En montrant du doigt l'optique, la mécanique, la gravitation liées solidement en une neuve gerbe, la déviation de la lumière par la gravité qu'il a annoncée contre toute attente, les anomalies de Mercure qu'il a le premier expliquées, la loi de Newton qu'il a embellie et précisée, Einstein aurait le droit de s'écrier avec quelque orgueil: «Voilà ce que j'ai fait.»
Les voies par lesquelles il a obtenu tous ces résultats admirables ne sont pas exemptes, dit-on, de détours assez fâcheux et de fondrières. C'est donc que plusieurs chemins, et même imparfaits, peuvent mener à Rome et à la vérité. L'essentiel est d'y parvenir. Et ici la vérité, ce sont des faits anciens rapprochés par une harmonie supérieure, ce sont des faits nouveaux annoncés en des équations prophétiques et vérifiés de la manière la plus surprenante.

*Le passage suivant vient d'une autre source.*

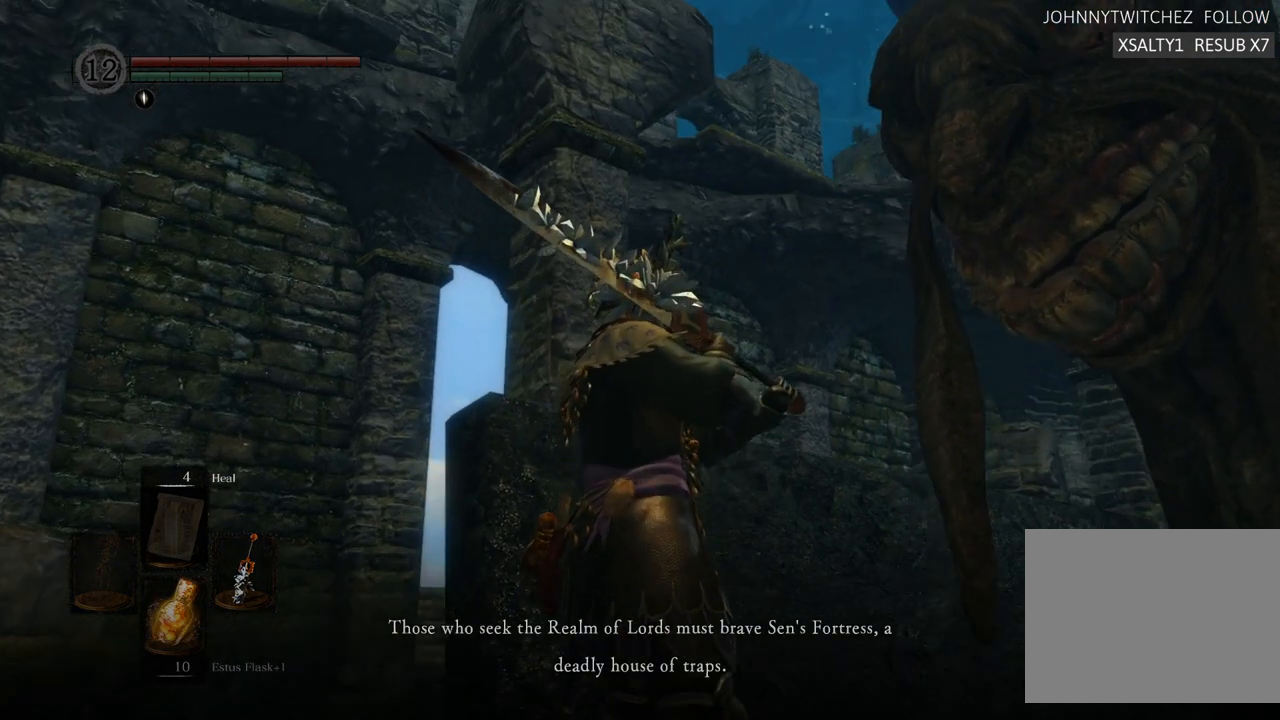
{"buttons": [], "left_stick": "center", "right_stick": "right", "events": [[200, "right_stick", "center"], [417, "right_stick", "right"]]}
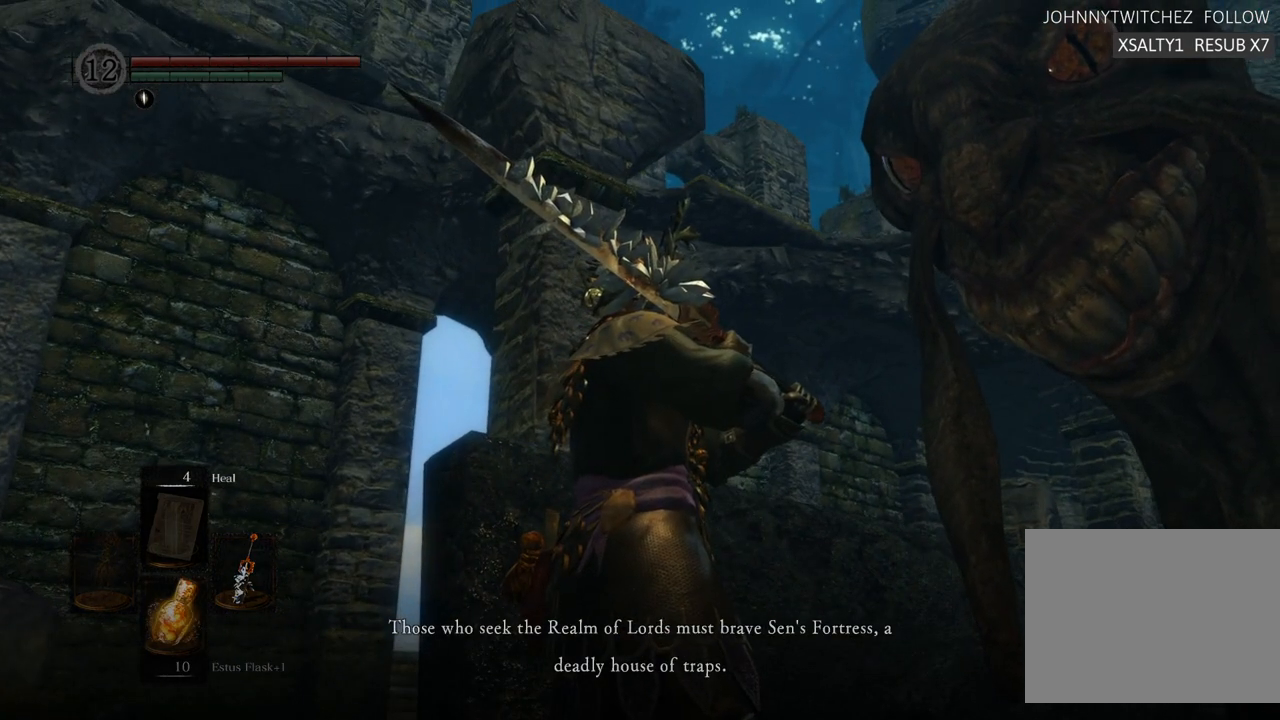
{"buttons": [], "left_stick": "center", "right_stick": "right", "events": []}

Si la discussion des principes, si la théorie qui n'est que la servante du savoir, hoche un peu devant l'œuvre d'Einstein ses épaules serviles et infidèles, du moins l'expérience, source unique de toute vérité, lui a donné raison.
On découvre aujourd'hui des formules brillantes que n'avait pas prévues Einstein pour expliquer l'anomalie de Mercure, et la déviation de la lumière. C'est bien, mais on ne saurait oublier que la première de ces formules exactes, celle d'Einstein, a audacieusement précédé la vérification.
Dans la bataille contre l'éternel ennemi, l'Inconnu, des tranchées nouvelles ont été conquises. Certes, il importe de les organiser et de creuser des cheminements qui y accèdent plus directement. Mais il faudra demain marcher encore de l'avant, gagner encore du terrain. Il faudra, par quelque détour théorique que ce soit, annoncer d'autres faits nouveaux, imprévus et vérifiables. C'est ainsi qu'a fait Einstein.
Si c'est une faiblesse pour la doctrine einsteinienne de dénier toute objectivité, tout privilège à l'un quelconque des systèmes de référence... tout en utilisant un tel système pour les besoins du calcul, cette faiblesse du moins aurait été aussi celle d'Henri Poincaré.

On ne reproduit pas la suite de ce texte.